Exercise goal:
Which usernames in the forum thread below have a post dated in 2005? List each one.

Quoted passage:
····················
# New Tv



## Thor (Apr 7, 2004)

Hi

It sure looks great in my driveway - I need help installing a tow hitch. Any ideas?



















Unfortunately it is not mine







I was lucky enough to drive it for a day







I could not resist getting my Outback in the pic










Thor


----------



## Katrina (Dec 16, 2004)

short wheelbase man!
Hensley arrow is your only choice here.
Even then the weight police will get you.


----------



## PDX_Doug (Nov 16, 2004)

Very Sweet Thor!









I did not realize the Solstice was on the road yet. Or are you connected?









Happy Trails,
Doug


----------



## Ghosty (Jan 17, 2005)

where's the rest of it???


----------



## tdvffjohn (Mar 10, 2005)

Hitch? Convert the Outback in the rear to a toy box and put it inside. Think of the gas you ll save instead of driving the TV around.

Nice car! Love that its a convertable

John


----------



## HootBob (Apr 26, 2004)

Thor 
Very nice car
Bring it down to Pa and we'll go cruising.

Don


----------



## vdub (Jun 19, 2004)

> Hensley arrow is your only choice here.


I think you could put a SuperGlide in the back seat over the axle and pull a 5. Not very far, nor very fast, but you could pull it.


----------



## hurricaneplumber (Apr 12, 2004)

Mr. GM,

......The colours don't match.

wiseguy


----------



## mswalt (Sep 14, 2004)

Thor,

Nice looking 4-wheeler but I'm with Ghosty....where's the rest of it? Man, I couldn't even begin to fit behind the wheel. shy

Just stick it in the back of your current TV and have at it. Be nice for running around the campground.









Mark


----------



## cookie9933 (Feb 26, 2005)

Thor,

All you need are some rear air-bag springs and a class 4 receiver.

Bill


----------



## Fire44 (Mar 6, 2005)

Hey Thor,

How do you like the little Pontiac?? We have gotten 4 of them and they were all sold. Right now we are still taking orders and we have a waiting list of 8. I was impressed with the little car. My DW wants one after her lease is up on the Malibu.

Gary


----------



## huntr70 (Jul 8, 2005)

mswalt said:


> Be nice for running around the campground.
> 
> 
> 
> ...
····················
Entries provided:
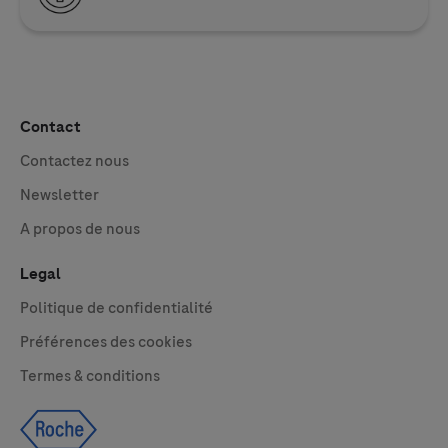
Contact
Contactez nous
Newsletter
A propos de nous
Legal
Politique de confidentialité
Préférences des cookies
Termes & conditions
····················
Solution to the problem:
- Ghosty
- tdvffjohn
- cookie9933
- Fire44
- huntr70